Typically, this dish is breaded and fried, which wouldn't be doing us any favors when it comes to buttoning our jeans. Sun Basket puts an extra healthy spin on the recipe by swapping the traditional flour and breading for a crust made with whole wheat panko and chopped walnuts. The chicken is cooked first on the stove and finished in the oven, so that it has that perfect crunch without getting dried out. Aside from being delicious, this recipe is packed with health benefits thanks to the walnuts in the crust. Did you know walnuts benefit brain & heart health, fight depression, and support weight loss? Plus they're a great source of omega-3's, vitamins, minerals and antioxidants. Let's get cookin, shall we?
2 organic boneless skinless chicken breasts
¼ cup walnuts, chopped
1 tbsp chopped shallot
1 pasture-raised organic egg
1 tablespoon Dijon mustard
½ cup whole wheat panko breadcrumbs*
1/8 teaspoon cayenne pepper (optional)
Zest of 1 lemon
2 tbsp extra virgin olive oil
Salt & pepper to taste
1. Preheat oven to 400 degrees.
2. Zest the lemon, and then cut the lemon into slices. Set aside.
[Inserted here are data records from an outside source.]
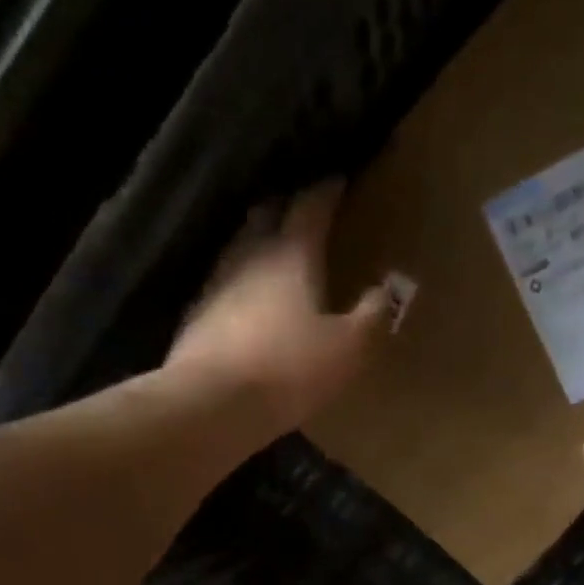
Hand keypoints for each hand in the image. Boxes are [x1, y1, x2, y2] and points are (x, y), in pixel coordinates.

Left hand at [164, 180, 390, 438]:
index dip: (327, 190)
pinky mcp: (196, 315)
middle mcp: (249, 255)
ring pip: (239, 246)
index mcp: (291, 254)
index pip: (311, 206)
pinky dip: (240, 281)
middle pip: (266, 215)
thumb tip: (387, 290)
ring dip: (258, 241)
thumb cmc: (289, 370)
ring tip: (275, 250)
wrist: (213, 404)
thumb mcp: (348, 348)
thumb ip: (372, 316)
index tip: (339, 179)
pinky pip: (223, 284)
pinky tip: (246, 299)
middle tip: (303, 209)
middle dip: (286, 206)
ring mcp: (216, 283)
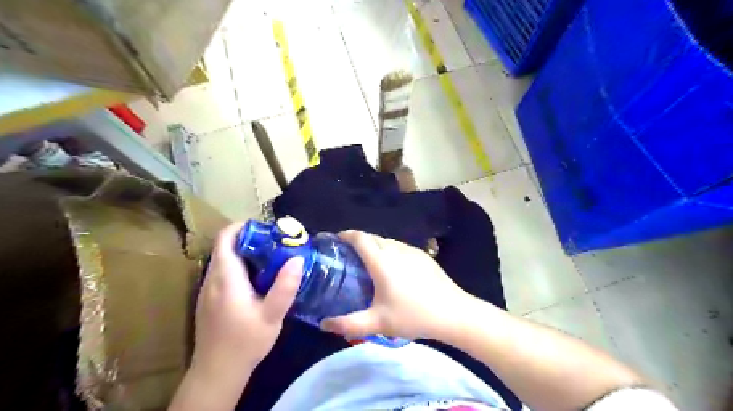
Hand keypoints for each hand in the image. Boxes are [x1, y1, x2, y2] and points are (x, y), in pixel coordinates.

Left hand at [191, 222, 303, 380]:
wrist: (217, 373)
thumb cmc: (245, 342)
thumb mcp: (272, 315)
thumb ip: (285, 286)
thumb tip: (297, 258)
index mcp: (225, 278)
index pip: (226, 238)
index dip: (244, 227)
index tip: (268, 230)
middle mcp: (211, 279)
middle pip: (226, 247)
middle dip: (250, 239)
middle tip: (276, 245)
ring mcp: (208, 290)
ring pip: (224, 259)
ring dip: (246, 253)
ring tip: (271, 260)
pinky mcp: (209, 299)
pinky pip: (223, 272)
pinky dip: (240, 267)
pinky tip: (258, 281)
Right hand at [322, 231, 468, 339]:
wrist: (452, 312)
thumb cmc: (413, 315)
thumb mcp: (378, 323)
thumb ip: (348, 324)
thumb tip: (324, 324)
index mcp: (381, 261)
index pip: (360, 238)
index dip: (346, 235)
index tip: (336, 239)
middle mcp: (395, 249)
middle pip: (372, 237)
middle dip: (358, 241)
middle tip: (349, 256)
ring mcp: (411, 250)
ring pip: (387, 241)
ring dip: (375, 246)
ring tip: (369, 262)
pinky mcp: (423, 255)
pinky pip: (400, 247)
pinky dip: (389, 250)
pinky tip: (393, 268)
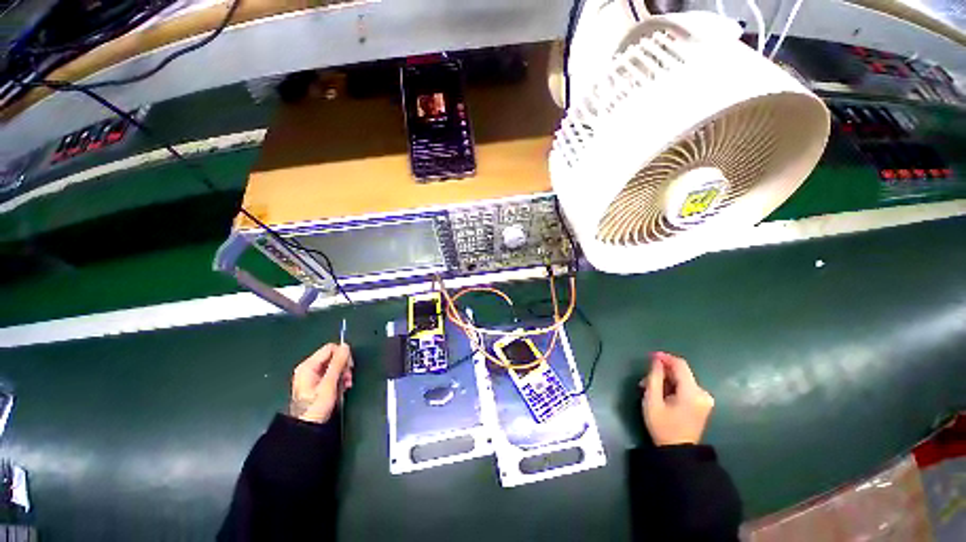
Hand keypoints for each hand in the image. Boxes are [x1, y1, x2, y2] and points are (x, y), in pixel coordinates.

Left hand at [289, 343, 353, 423]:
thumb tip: (345, 346)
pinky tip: (342, 387)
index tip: (349, 367)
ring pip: (334, 366)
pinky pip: (332, 374)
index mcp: (308, 366)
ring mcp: (312, 376)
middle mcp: (309, 368)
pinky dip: (339, 379)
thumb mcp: (329, 383)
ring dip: (343, 373)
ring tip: (347, 384)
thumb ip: (338, 363)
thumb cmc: (316, 406)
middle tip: (348, 378)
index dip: (342, 355)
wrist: (307, 428)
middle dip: (344, 365)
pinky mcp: (317, 384)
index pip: (330, 348)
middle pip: (333, 356)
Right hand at [640, 352, 714, 445]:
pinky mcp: (703, 404)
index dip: (665, 357)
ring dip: (666, 380)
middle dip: (662, 372)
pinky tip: (661, 394)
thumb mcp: (652, 401)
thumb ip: (654, 378)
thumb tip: (656, 361)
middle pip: (681, 372)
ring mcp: (705, 399)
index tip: (650, 356)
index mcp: (692, 392)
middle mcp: (703, 393)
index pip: (680, 365)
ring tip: (649, 389)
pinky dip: (673, 386)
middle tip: (644, 380)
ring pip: (682, 379)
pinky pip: (686, 387)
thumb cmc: (663, 427)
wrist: (678, 452)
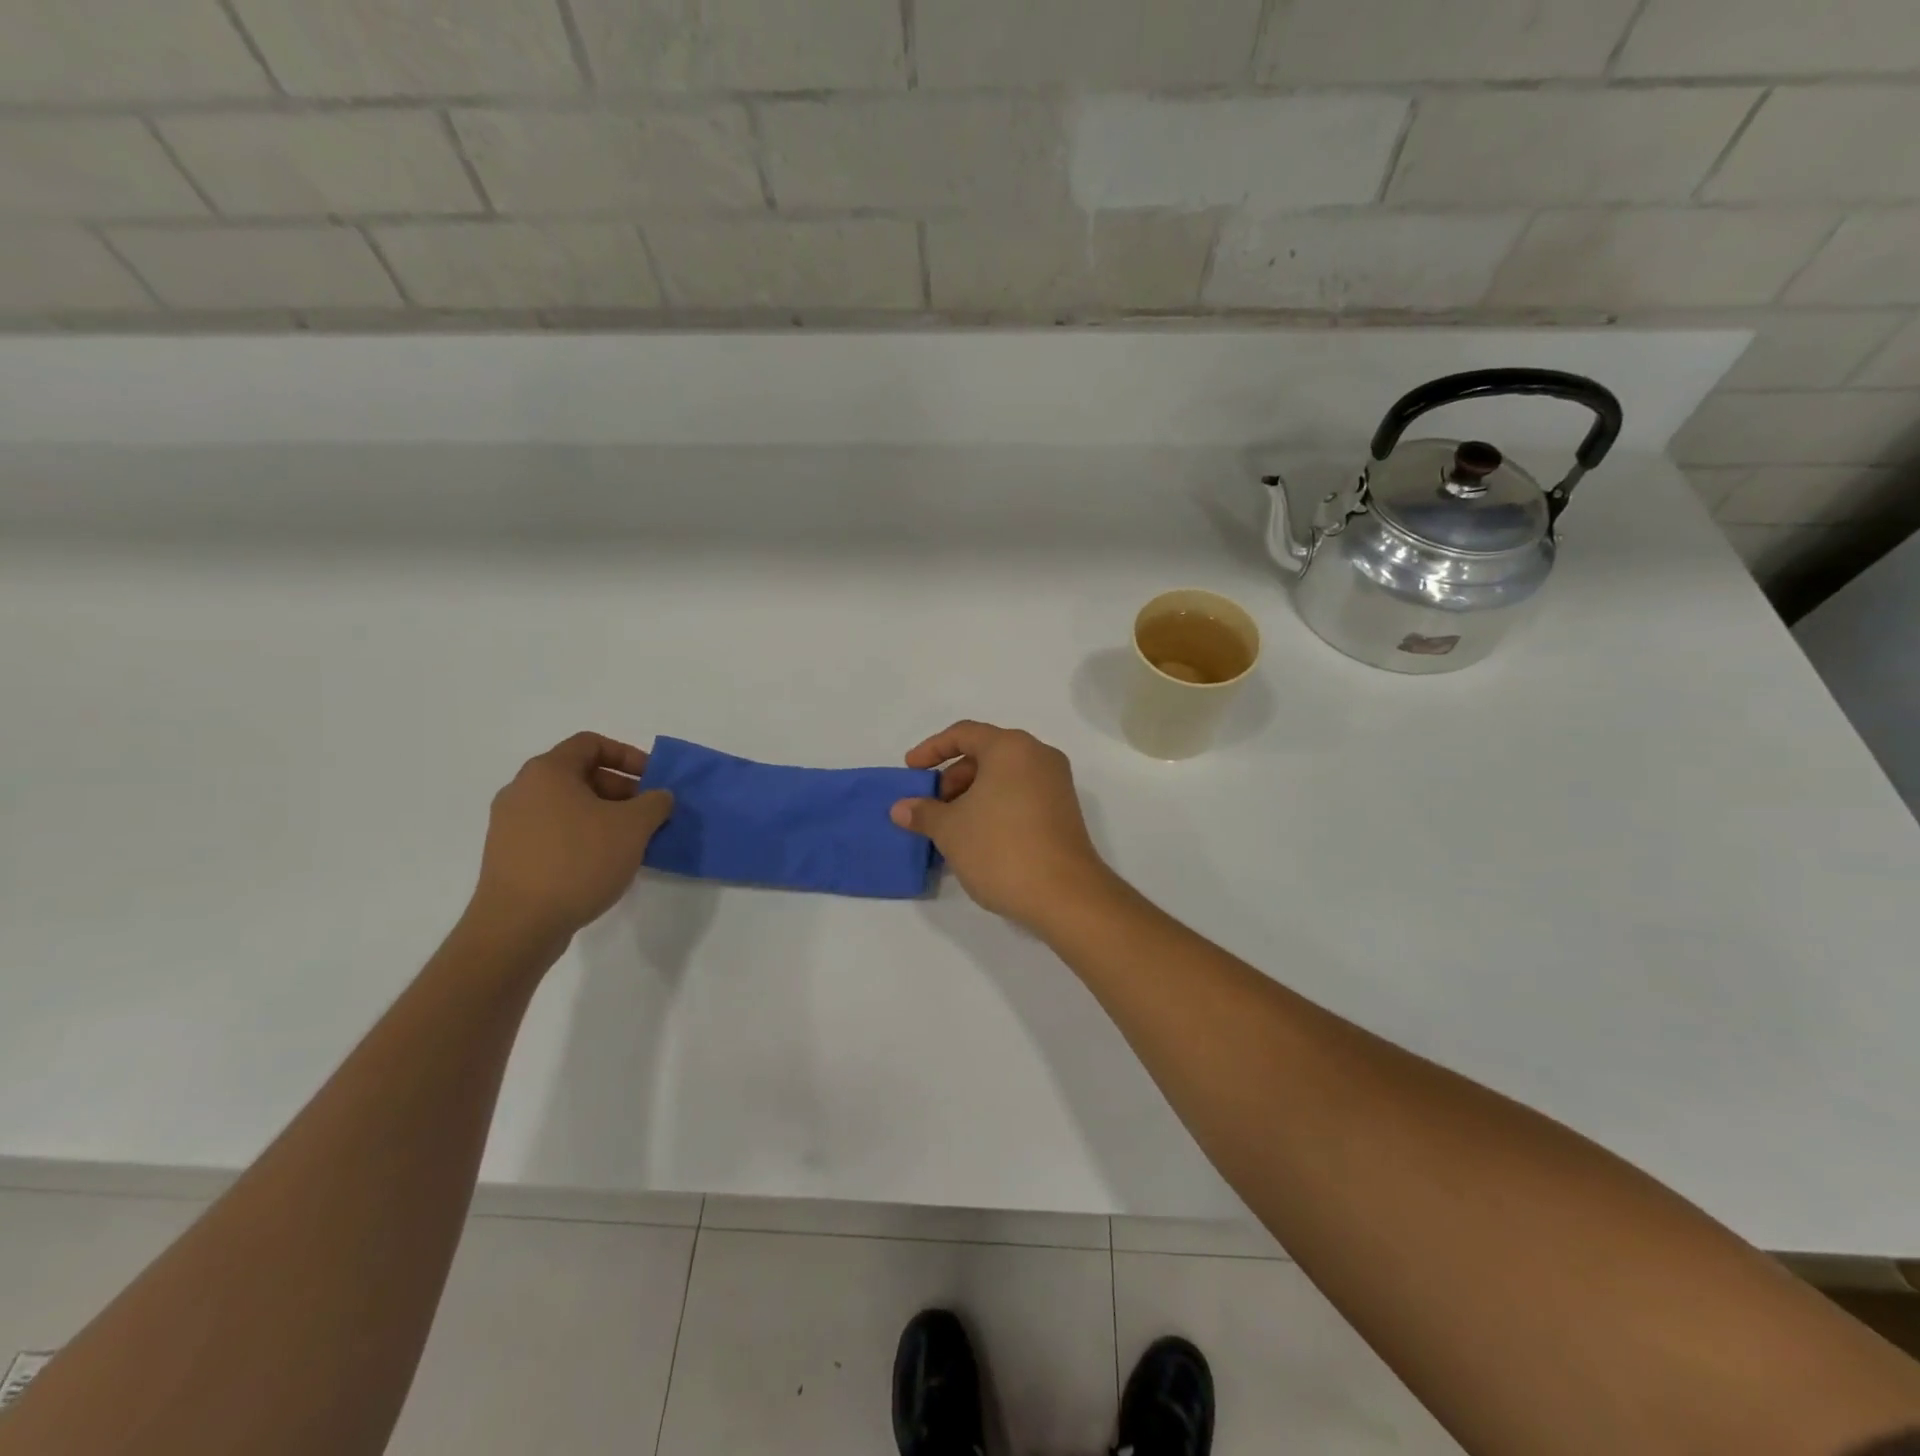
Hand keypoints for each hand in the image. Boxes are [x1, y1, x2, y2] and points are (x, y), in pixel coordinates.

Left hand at [471, 732, 673, 946]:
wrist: (518, 924)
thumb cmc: (578, 861)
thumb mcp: (633, 827)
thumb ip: (655, 803)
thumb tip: (659, 797)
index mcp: (548, 771)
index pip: (591, 743)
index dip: (628, 755)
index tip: (653, 780)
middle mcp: (522, 790)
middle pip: (580, 775)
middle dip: (621, 790)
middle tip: (648, 814)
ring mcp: (510, 824)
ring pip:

3. Prepare two shallow bowls to make a crust for your chicken. In the first bowl, whisk together
an egg with the dijon mustard. In the second bowl, combine the whole wheat panko,
chopped walnuts, chopped shallot, lemon zest, and as much or as little cayenne
as you'd like. Season with salt and pepper and mix well.
4. Dip the chicken into the egg mixture, then into the walnut mixture, pressing to coat on all sides.
5. Warm 2 tbsp olive oil in a pan over medium heat. Add the prepared chicken and cook until
golden brown, 2 to 3 minutes. Flip the chicken over, transfer the pan to the oven, and
roast until the chicken is cooked through, about 8 to 10 minutes.
6. Serve with sliced lemon on the side. Enjoy!
*Note: feel free to swap whole wheat panko breadcrumbs for gluten-free panko.
To make this Paleo, swap panko for almond flour.